Many organizations find they need to support a database-as-a-service workload. This is a model where multiple organizations have data living side by side to reduce management costs but each organization requires a strong namespace and security boundary around its data. Organizations also often want to leverage the existing ecosystem of tooling available on top of the data layer. This is a challenge to do using legacy databases because they do not scale out and a challenge with NoSQL systems because they lack the tooling ecosystem and structure their users want.
This pattern appears in two different scenarios.
The “Enterprise Database-as-a-Service”
This is where a large enterprise with an IT team that wants to enable self-service for departments that build their own applications or manages their own data for doing analytics. They need a database to do it but don’t want to be responsible for managing the hardware or system software.
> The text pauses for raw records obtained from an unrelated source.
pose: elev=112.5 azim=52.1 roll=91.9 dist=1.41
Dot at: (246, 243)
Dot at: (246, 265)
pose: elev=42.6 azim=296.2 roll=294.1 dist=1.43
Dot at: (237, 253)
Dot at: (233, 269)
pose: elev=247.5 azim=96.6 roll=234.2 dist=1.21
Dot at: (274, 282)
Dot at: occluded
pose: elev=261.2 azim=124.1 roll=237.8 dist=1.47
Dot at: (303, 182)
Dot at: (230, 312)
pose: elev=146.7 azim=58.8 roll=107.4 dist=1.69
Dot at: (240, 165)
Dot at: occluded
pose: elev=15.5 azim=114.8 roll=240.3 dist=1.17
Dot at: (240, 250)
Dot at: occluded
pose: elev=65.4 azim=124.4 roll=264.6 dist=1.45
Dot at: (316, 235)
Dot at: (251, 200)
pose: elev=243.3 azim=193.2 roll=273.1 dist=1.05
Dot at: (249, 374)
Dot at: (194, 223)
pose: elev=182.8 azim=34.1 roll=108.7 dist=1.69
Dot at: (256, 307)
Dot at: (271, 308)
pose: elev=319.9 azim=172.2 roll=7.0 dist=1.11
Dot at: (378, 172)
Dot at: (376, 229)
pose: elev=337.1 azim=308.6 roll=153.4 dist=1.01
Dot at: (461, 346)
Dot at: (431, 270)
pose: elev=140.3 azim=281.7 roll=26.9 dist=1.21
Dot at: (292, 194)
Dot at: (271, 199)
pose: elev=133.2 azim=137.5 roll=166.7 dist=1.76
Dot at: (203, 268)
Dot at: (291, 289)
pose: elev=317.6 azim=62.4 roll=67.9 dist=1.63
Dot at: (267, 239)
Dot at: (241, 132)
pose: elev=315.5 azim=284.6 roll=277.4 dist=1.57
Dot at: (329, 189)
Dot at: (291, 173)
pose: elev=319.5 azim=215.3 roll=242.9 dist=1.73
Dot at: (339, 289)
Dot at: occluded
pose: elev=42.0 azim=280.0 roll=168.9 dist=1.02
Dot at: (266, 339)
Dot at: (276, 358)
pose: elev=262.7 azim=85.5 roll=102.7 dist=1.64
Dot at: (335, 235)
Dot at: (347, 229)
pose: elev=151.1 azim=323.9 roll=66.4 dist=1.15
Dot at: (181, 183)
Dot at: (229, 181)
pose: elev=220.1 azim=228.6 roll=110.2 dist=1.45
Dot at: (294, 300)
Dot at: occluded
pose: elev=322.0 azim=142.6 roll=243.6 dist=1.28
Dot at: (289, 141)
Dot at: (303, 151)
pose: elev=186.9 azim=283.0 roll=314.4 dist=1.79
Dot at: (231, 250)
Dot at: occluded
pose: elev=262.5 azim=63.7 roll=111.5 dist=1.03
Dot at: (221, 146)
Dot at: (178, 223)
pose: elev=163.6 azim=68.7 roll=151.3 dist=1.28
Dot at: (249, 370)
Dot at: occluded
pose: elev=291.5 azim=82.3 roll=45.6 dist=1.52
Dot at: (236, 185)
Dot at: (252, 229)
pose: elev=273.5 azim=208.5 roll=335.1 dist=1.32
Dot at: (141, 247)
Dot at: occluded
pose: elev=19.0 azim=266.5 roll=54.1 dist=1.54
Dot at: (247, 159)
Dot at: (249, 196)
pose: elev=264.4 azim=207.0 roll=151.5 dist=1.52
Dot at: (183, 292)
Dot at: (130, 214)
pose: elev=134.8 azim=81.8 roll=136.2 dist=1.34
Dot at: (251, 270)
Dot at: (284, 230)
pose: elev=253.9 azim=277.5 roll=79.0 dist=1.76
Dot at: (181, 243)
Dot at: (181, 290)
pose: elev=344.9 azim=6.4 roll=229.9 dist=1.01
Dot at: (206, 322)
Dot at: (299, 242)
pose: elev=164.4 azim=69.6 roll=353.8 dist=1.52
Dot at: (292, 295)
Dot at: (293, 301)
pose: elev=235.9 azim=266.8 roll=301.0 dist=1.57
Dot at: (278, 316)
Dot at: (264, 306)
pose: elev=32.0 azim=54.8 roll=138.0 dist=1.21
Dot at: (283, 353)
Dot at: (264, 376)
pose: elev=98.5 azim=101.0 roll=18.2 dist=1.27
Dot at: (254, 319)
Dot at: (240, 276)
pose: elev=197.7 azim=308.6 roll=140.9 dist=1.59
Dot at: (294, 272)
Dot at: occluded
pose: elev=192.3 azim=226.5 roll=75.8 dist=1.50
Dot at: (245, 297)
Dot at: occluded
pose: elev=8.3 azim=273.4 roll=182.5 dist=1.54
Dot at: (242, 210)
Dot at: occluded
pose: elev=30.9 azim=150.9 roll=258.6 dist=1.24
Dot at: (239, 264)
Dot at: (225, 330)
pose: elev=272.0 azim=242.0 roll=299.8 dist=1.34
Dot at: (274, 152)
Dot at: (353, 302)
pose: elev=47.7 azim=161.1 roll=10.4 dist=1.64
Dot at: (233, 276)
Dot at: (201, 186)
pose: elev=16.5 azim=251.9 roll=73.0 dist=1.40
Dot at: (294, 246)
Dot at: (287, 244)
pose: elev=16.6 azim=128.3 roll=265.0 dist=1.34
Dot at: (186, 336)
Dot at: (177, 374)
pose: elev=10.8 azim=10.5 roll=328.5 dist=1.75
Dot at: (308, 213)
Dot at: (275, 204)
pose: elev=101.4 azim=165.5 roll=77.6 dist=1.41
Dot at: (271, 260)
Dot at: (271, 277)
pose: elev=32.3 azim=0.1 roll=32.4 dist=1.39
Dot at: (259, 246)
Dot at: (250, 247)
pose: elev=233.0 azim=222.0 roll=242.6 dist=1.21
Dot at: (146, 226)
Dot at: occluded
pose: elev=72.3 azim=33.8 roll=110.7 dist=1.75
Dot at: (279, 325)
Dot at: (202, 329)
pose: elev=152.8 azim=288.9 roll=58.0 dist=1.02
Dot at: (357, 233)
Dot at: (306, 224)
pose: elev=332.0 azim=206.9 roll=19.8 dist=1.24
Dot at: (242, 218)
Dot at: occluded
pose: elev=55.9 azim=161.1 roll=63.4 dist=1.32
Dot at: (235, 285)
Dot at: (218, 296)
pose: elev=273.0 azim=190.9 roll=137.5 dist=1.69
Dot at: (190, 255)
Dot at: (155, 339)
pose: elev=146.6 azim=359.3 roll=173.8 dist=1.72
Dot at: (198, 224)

The data owners own the logical management (defining their schema, tuning their queries, creating indexes, etc.) but the IT department manages the physical aspects (hardware, system software, and capacity management). The number of databases is usually a multiple of the number of departments that need this functionality, which means there could be hundreds or thousands of databases in a large organization. Some databases are small (tens or hundreds of gigabytes) with a few that are large (multiple terabytes). The activity on the database (i.e. how many users or applications are querying it at the same time) will also vary wildly depending on the use case. Data owners will also have varying levels of SLAs on availability and durability of the data. This makes resource consumption highly variable. Given these requirements it is a challenge for IT to operate and manage the databases and maintain the SLAs required by the data owners.
The “Multi-tenant SaaS Service”
This is where a company is building a multi-tenant service that is sold to organizations where each organization owns its data. An example of this would be a marketing analytics service where the service takes in data about how a marketing campaign did (with data coming from many sources), then offering canned and/or ad-hoc analytics over the campaign results. In this case, the service owner wants the ability to easily separate the data for each of its customers for security, namespace, and performance reasons while still retaining a single control point for management (i.e. a single cluster to manage). Each database likely has the same schema, and the schema needs to be updated to keep it in sync, with perhaps small customizations. This amortizes the cost of management so that the service owner can maintain profitability as it acquires more customers. In addition, customers want to support both very large and very small customer databases without worrying about over-provisioning, under-provisioning, or hitting scale limits of a single node.
MemSQL is a great platform for building such a system. A database in a MemSQL cluster is a natural namespace and security boundary. A cluster is a perfect single control point for managing the system. Additionally, MemSQL is a distributed database so you don’t have to worry about one of your customers hitting a scalability limit, like you would for single box databases, such as Azure SQL DB or Aurora. In legacy database systems the largest databases have to be manually sharded in the application layer because they outgrow a single node. Manually sharding like this is very difficult and error prone. MemSQL handles this naturally and transparently. Customers can grow their usage as needed and simply use more resources in their cluster. These operations are online and therefore transparent to the data owners. Customers, especially smaller ones, share resources, which keeps costs low. Because of the sharding model of MemSQL, the workload is naturally spread evenly across the cluster. When your aggregate usage grows larger than the cluster can handle, a cluster can be increased by simply adding more nodes to handle the load. MemSQL also has a resource governance mechanism to prevent one database from unfairly using more than its fair share of resources. Last, MemSQL supports both transactional and analytical workloads making it appealing regardless of the workload type that you need to support.
So if you are an enterprise architect tasked with building a database-as-a-service model or a company building a new software-as-a-service offering, then MemSQL is a great option for your data layer.